I went to school with Kikuyu, Samburu and Maasai children who shared their stories and songs with me.  On weekends and holidays I accompanied my father in the field, often riding on the top of the car or standing the bumper while being chased by baboons and Colobus monkeys.

It was an experience that never left me, and I grew up immersing myself in the music, culinary styles, and artistic practices of as many people I could learn about. Being a creative sort myself, but raised by science,  I pursued my studies both academically and artistically blending a degree in Anthropology with training in graphic arts and  media productions; always as hands on as I could get, and traveling the globe whenever I could.

My love of photography began with nature, and nature in its most minute form. I loved finding “stories” or similarities between what I saw in the bracken to what I saw in life around me. Each time I found something that moved me I’d hear a poem in my head, so I’d write it down and include it with the image. That work is now called The Poetry of Nature and represents my most early forays. For many years I spent my time lying on my stomach in the ditch, rarely looking up above the grass.

Then I moved back to Knoxville, Tennessee, and was instantly reminded of how diverse and picturesque this wonderful town is.
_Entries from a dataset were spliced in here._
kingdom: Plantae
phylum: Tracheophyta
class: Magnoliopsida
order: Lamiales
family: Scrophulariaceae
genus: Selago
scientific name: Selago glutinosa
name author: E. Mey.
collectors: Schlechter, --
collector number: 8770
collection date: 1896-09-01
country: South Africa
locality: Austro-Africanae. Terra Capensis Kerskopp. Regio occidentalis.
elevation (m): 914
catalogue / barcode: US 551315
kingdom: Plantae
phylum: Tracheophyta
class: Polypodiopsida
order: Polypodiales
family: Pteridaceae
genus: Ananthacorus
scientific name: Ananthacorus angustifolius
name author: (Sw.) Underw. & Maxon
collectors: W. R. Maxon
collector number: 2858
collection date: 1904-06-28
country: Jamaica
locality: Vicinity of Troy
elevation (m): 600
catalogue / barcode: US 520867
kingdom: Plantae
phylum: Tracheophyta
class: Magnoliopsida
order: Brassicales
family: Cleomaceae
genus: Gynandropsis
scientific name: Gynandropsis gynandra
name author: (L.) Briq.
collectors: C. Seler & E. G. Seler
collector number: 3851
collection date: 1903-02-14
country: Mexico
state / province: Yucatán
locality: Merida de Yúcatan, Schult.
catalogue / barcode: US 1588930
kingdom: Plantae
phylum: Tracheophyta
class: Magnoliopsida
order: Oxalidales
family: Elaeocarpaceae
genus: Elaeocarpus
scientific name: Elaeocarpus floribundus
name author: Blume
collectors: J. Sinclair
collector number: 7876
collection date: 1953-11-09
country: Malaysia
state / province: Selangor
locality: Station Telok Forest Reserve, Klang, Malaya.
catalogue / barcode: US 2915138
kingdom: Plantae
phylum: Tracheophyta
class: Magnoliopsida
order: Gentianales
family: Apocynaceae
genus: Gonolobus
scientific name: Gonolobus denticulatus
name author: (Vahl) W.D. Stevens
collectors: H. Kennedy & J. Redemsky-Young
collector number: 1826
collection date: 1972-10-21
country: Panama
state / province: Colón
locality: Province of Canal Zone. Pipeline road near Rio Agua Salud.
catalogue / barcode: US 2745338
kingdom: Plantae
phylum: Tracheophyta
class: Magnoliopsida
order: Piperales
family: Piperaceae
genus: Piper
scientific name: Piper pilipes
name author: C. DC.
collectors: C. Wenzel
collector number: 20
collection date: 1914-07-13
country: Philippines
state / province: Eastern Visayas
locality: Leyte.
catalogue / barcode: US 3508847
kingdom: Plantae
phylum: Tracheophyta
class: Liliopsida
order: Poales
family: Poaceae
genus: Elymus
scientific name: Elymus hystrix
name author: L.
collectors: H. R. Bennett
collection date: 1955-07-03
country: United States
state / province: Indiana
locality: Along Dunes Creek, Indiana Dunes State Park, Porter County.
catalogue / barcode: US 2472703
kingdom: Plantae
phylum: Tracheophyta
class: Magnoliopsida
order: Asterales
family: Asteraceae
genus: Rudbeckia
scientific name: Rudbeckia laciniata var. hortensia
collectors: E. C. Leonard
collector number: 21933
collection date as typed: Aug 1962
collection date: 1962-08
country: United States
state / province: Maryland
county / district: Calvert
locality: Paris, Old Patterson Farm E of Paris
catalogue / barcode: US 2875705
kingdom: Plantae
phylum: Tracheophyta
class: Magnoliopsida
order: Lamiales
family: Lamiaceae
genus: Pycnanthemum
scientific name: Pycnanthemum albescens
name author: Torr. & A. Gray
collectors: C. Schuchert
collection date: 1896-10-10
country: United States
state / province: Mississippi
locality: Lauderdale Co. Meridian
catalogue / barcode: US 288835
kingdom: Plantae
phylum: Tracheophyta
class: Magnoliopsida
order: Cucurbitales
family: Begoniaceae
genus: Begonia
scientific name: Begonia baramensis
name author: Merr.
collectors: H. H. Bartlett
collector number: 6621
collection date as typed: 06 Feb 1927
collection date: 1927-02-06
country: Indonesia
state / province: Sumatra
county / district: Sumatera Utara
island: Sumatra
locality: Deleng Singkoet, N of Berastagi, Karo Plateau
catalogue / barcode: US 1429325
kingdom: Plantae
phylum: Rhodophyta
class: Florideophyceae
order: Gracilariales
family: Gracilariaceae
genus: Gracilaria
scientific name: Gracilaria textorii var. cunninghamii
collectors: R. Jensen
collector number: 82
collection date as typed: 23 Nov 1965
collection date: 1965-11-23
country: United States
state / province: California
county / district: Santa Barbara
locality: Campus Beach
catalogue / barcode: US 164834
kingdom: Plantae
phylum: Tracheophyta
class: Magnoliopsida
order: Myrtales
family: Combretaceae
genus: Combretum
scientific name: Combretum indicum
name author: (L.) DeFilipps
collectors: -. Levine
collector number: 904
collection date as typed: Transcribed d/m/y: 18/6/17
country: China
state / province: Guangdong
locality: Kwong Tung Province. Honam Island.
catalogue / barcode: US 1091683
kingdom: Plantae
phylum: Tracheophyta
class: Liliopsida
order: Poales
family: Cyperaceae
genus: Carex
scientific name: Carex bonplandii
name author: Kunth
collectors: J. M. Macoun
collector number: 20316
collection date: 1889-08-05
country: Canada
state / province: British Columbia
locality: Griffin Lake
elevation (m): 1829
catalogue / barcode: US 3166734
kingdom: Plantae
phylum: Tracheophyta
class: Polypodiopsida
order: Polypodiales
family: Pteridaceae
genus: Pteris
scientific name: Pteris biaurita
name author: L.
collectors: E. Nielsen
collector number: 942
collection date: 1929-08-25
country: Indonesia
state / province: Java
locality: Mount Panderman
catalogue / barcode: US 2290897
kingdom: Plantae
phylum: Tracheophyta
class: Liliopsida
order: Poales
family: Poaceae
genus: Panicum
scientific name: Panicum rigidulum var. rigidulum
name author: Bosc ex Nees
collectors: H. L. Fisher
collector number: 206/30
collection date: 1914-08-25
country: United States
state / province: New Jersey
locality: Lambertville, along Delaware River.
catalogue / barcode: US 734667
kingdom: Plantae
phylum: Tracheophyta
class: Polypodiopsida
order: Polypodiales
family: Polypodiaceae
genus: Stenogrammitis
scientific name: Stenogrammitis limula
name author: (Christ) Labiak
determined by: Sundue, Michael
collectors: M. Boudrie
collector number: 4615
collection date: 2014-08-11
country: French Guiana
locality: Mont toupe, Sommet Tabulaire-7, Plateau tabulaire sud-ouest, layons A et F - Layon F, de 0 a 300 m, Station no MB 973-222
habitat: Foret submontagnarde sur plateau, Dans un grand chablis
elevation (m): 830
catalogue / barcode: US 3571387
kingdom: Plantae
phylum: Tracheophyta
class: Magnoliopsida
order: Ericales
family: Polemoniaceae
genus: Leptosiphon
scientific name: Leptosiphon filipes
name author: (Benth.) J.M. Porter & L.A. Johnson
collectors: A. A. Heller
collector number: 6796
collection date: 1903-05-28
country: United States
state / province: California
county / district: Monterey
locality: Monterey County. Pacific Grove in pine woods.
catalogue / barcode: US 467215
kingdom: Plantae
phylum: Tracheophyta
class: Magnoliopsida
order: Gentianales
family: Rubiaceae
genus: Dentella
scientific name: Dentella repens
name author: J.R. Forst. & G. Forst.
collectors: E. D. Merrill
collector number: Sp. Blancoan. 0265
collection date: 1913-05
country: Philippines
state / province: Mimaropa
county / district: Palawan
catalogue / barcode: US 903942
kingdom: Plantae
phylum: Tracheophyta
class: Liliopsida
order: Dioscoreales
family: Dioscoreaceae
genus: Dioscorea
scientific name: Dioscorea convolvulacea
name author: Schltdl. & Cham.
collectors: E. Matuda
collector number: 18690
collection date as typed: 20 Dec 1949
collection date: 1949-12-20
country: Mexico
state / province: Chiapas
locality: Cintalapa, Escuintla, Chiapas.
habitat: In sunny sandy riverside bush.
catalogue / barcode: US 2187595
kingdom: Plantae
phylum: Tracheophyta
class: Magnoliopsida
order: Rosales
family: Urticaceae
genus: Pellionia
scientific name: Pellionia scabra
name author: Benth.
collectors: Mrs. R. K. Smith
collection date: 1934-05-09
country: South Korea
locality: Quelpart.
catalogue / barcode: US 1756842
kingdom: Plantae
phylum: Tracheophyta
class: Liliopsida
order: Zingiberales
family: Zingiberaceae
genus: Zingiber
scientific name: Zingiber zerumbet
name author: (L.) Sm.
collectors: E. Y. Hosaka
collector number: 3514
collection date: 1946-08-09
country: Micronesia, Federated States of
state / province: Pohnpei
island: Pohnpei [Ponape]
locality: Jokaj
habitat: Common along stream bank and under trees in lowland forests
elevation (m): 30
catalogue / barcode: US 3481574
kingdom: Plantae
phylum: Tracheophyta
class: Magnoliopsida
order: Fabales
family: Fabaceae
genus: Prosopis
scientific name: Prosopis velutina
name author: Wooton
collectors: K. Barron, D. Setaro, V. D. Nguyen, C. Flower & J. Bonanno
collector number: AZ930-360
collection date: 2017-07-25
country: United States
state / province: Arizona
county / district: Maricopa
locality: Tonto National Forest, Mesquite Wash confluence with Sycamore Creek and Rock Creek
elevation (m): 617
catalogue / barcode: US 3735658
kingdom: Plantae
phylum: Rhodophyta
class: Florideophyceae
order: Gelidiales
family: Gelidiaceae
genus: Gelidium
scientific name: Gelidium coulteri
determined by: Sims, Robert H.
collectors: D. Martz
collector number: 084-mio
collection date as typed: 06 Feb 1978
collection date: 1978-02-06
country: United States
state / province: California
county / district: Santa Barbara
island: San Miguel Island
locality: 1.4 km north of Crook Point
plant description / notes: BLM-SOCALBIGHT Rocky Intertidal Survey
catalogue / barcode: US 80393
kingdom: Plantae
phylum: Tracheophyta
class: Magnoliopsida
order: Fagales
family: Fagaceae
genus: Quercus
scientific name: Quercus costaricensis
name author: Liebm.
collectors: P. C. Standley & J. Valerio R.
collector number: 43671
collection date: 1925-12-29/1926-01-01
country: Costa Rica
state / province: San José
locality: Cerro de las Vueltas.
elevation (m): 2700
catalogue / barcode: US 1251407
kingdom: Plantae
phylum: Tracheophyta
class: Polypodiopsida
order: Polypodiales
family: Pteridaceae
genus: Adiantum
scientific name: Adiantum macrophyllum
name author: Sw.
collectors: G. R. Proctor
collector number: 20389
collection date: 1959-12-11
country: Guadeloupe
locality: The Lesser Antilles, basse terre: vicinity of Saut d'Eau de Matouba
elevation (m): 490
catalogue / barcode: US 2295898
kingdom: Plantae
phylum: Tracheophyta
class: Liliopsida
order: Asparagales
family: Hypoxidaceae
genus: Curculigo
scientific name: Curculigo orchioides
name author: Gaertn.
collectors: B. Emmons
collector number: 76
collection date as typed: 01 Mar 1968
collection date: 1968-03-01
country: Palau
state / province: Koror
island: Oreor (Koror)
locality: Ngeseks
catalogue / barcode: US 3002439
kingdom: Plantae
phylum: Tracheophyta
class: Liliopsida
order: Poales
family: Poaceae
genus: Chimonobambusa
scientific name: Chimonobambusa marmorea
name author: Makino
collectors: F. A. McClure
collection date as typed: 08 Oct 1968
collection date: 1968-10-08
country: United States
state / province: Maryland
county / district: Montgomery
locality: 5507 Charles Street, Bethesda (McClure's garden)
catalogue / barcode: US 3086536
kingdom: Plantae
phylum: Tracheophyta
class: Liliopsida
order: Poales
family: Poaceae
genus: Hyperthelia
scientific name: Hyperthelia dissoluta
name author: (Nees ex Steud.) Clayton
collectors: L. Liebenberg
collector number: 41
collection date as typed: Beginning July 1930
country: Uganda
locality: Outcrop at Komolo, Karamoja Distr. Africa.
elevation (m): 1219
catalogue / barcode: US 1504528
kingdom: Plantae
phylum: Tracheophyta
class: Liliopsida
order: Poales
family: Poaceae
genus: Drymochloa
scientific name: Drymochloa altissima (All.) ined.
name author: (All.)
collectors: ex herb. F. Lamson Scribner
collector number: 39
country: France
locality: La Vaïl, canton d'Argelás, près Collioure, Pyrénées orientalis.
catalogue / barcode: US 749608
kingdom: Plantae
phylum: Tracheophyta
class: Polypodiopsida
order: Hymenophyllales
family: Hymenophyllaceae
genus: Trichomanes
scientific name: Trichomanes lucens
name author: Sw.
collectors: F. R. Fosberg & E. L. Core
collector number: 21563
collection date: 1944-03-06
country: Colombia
So full of character! It has forced me to look up and out and view the world around me while standing up. It was an interesting transition for me, especially since it was so obviously what it was, and I had spent so many years making one wonder.

I still like to take an unusual approach to my work, however, providing alternate angles of consideration, closing things off to eliminate context, and finding beauty in the most run down and disheveled of places. And people, well they are fun to photograph too, and for them, I look for the place where I perceive spirit and art meet, and like I did with nature, perhaps capture a little bit of a story in the process.